The other area where Arab banks have direct exposure to the real estate sector is retail mortgage lending. This business is far less developed in the region than in the more mature countries. For legal, cultural and religious reasons, it is difficult to foreclose on a residential mortgage loan and seize the collateral. As far as commercial mortgages are concerned, the process is easier. In a down cycle, banks end up having sizable real estate inventories on their balance sheet, with lower market value than originally stated.
Banks also tend to increase margin lending for their clients to buy shares when capital markets are rising and IPOs are flourishing. It is difficult to estimate the amount of margin lending in the region, but it is generally believed to be common, especially among the smaller banks and the sharia compliant ones. As margin loans are collateralized by equities, any decline in the stock market would spell a sell-off to reduce margin levels. Such a sell-off could cause stocks to decline even further, requiring as a result more margin calls which would keep the downward momentum rolling.
Furthermore, several Arab banks tend to have large securities portfolios on their balance sheets. It is a way to diversity earnings and generates revenues. Many generate fee income from providing brokerage and asset management services to their clients, as well as, from managing and financing of IPOs. Because trading securities and available-for-sale securities are marked to market, swings in share prices affect both banks' earnings and their capitalization.
Other than the direct exposure that banks have to the real estate and equity markets, they also have indirect exposure. The most commonly used collateral for Arab banks is real estate and stock portfolios.
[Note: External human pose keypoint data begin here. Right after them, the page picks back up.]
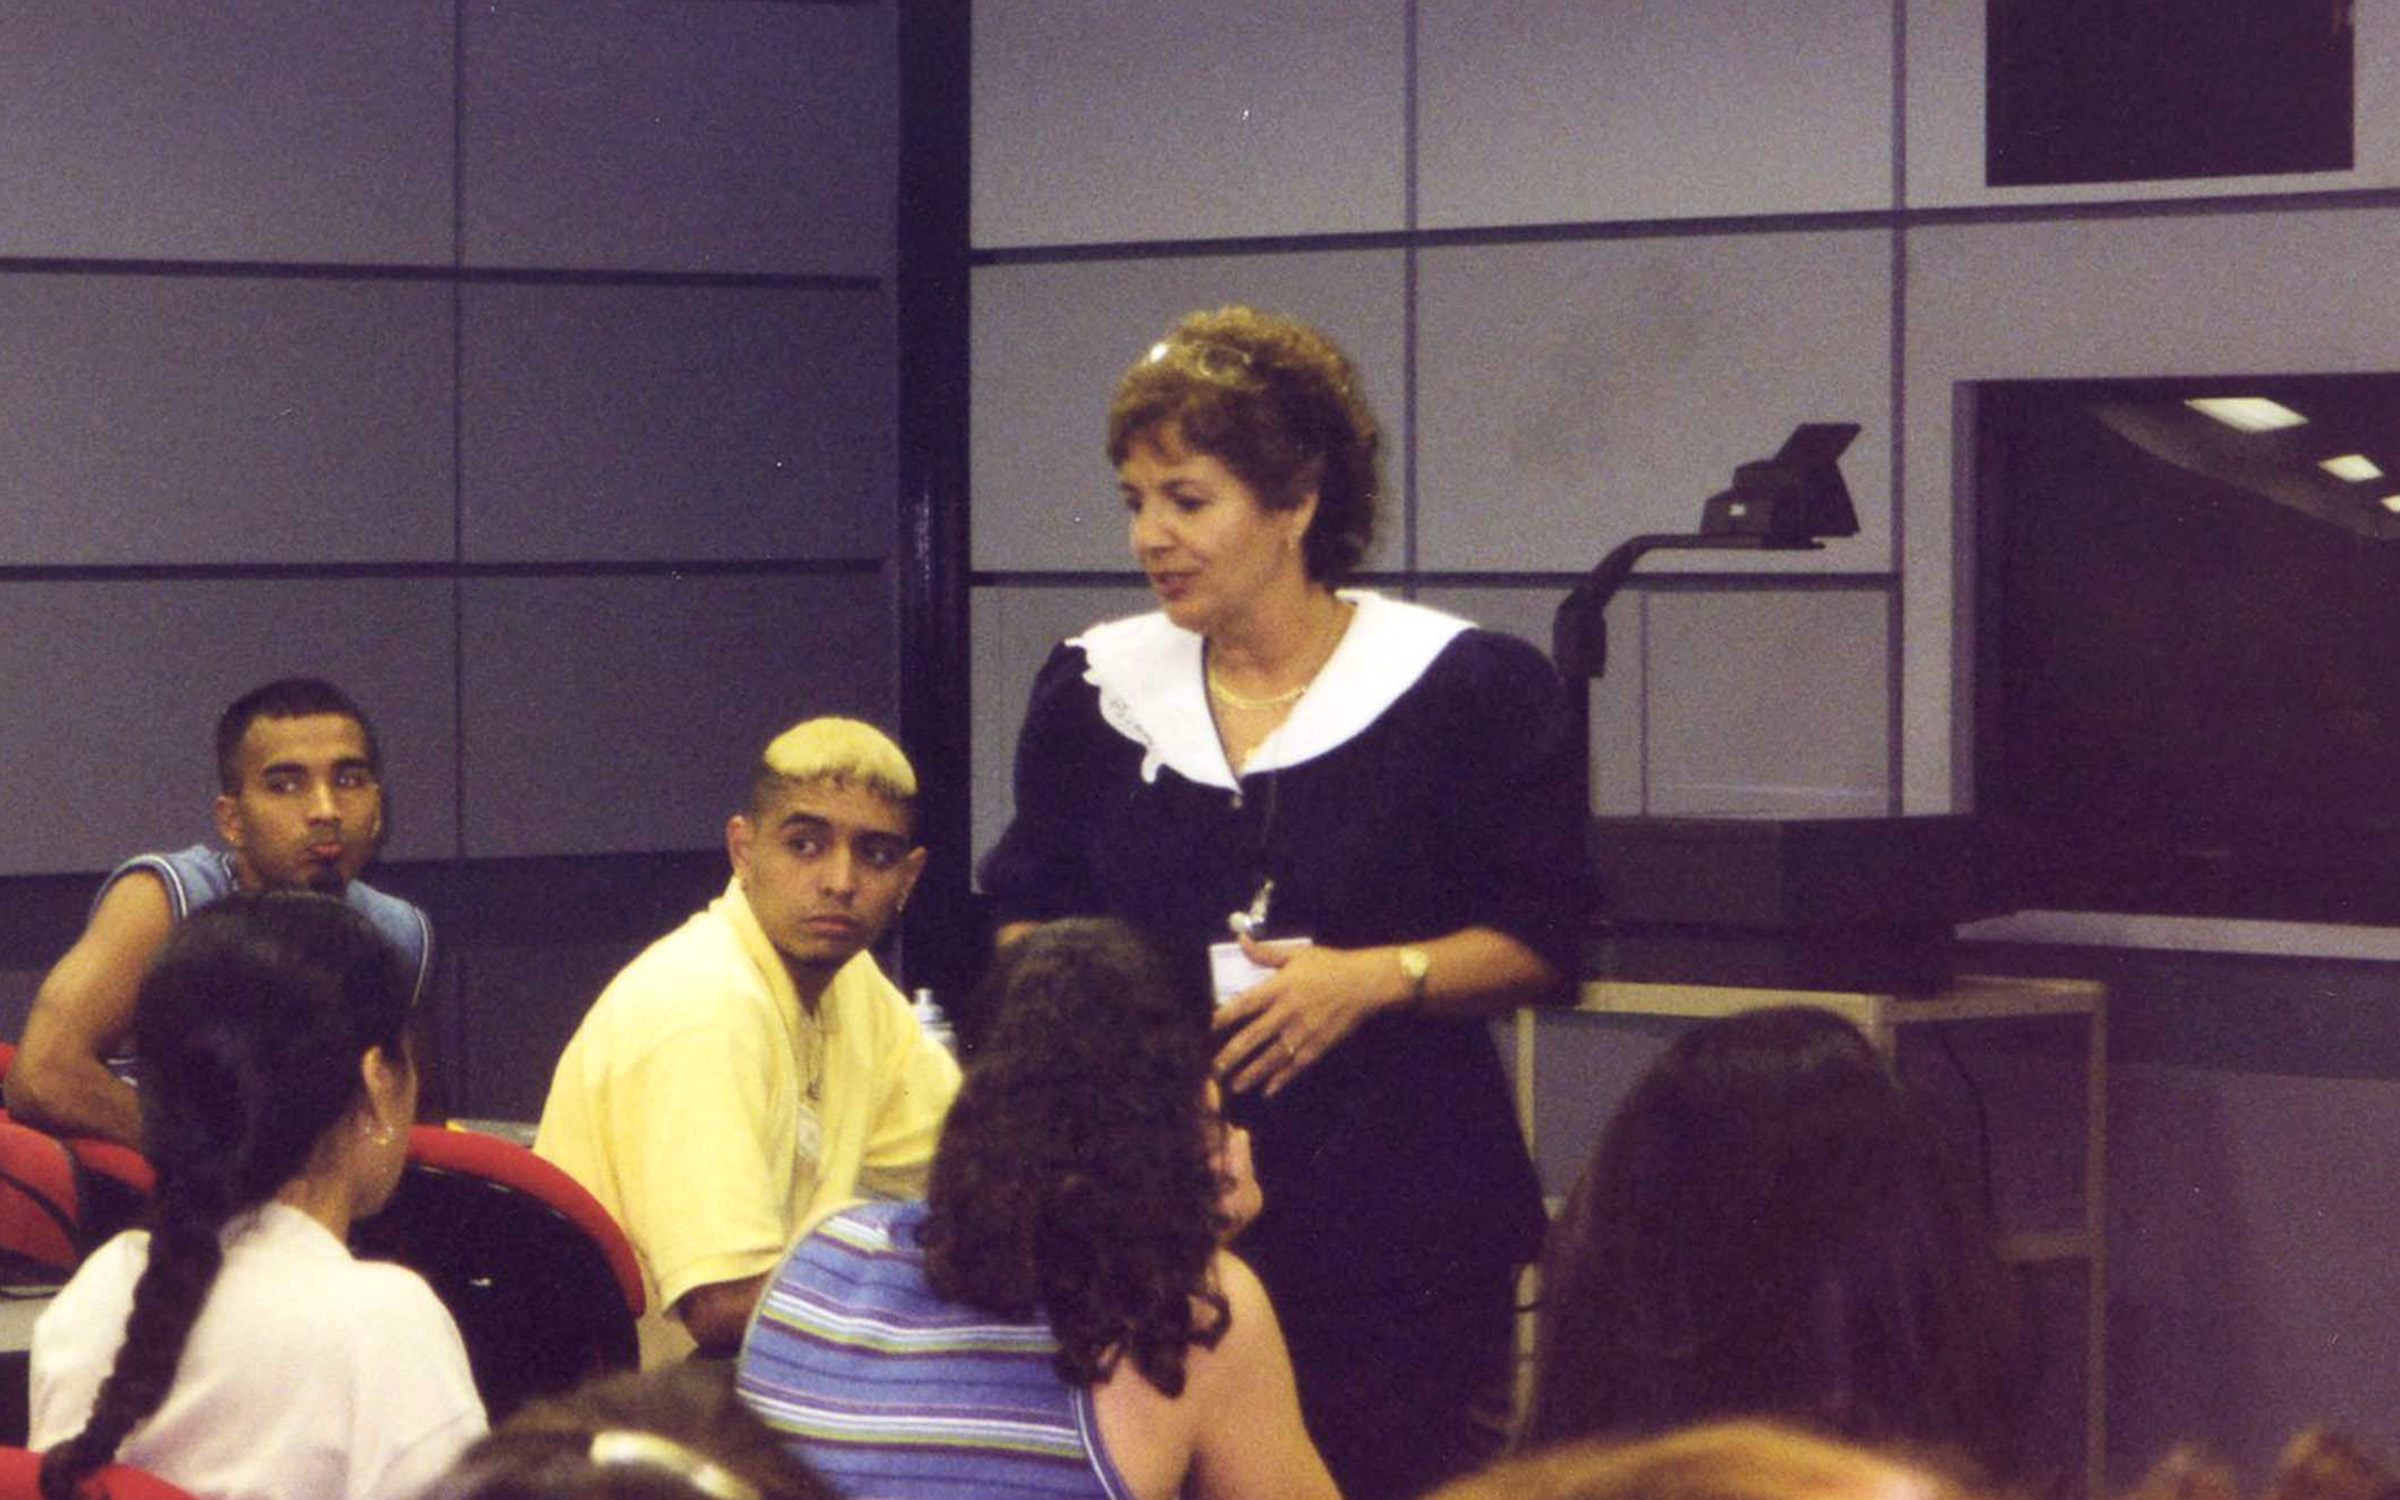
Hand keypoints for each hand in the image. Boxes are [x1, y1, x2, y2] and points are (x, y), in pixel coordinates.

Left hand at [1212, 935, 1402, 1096]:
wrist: (1365, 984)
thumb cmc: (1330, 966)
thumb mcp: (1297, 954)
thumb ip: (1266, 953)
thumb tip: (1241, 940)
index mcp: (1280, 988)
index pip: (1244, 1004)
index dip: (1225, 1016)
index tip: (1210, 1027)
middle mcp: (1287, 1013)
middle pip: (1253, 1037)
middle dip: (1231, 1055)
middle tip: (1215, 1069)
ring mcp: (1303, 1033)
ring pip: (1271, 1058)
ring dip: (1251, 1074)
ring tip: (1234, 1086)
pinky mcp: (1318, 1046)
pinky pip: (1295, 1066)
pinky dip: (1281, 1079)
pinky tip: (1268, 1090)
If the sizeable correction in the region's stock market continues, or if a major shock hits the real estate market, the value of the collateral would drop, forcing banks to take more provisions thus affecting their profits and the quality of their balance sheets. This is especially damaging in our region where capital and real estate markets lack depth and liquidity.
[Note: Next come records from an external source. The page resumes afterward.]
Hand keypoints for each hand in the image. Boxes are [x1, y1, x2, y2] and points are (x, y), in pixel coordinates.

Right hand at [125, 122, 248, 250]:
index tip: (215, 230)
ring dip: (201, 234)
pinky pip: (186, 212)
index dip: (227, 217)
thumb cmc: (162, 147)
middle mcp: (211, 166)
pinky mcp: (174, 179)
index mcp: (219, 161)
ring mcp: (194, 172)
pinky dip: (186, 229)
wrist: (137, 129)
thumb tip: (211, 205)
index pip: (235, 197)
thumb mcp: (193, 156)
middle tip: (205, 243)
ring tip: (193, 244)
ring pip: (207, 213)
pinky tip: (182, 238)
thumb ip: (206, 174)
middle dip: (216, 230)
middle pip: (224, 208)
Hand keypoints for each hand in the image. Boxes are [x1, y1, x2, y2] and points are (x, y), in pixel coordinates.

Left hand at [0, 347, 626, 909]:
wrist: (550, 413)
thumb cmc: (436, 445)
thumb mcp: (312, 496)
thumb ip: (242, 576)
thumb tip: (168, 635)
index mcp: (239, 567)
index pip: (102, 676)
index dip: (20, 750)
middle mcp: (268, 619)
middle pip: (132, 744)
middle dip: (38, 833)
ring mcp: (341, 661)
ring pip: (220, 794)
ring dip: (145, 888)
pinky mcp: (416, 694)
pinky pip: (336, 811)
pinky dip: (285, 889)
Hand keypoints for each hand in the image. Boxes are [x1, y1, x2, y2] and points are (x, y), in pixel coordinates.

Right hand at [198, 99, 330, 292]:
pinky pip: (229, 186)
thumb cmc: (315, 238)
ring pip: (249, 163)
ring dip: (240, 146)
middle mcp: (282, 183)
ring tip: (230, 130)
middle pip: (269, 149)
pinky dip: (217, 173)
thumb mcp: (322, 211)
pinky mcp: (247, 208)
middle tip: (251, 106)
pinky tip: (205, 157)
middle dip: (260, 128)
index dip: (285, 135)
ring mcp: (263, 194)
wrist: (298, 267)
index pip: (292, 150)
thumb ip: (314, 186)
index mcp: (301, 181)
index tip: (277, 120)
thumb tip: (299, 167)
Banks tend to mitigate risks by usually requiring a "salary assignment" (an agreement that a client's salary and end-of-service benefits will be placed in an account at the bank) as primary collateral before granting a personal loan. Banks may also ask for real estate collateral as an additional element of comfort, but the first choice of collateral remains cash and shares. In certain Arab countries (e.g. Oman, Qatar and U.A.E.), banks are prevented from overly increasing their exposure to the real estate or equity markets by regulatory limits that the central bank imposes. Although these rules vary from one country to anther, the rationale is to have a more balanced risk/return profile when having exposure to volatile asset classes. In certain countries, there are as well central bank-suggested caps on bank's exposure to margin lending. These factors would certainly limit the effect of a shock in the real estate sector but would not mitigate it fully.
A material downturn in both the real estate and capital markets would undoubtedly affect Arab banks' profitability and capital. The banks' capital bases would be immediately and directly hit by fair-value accounting, while their profitability would be simultaneously impacted by lower business volumes, high provisioning needs, and the loss of value on the trading portfolios. The quality of assets that banks have would also deteriorate. In a down cycle, a mismanaged financial crisis may well lead to a banking crisis.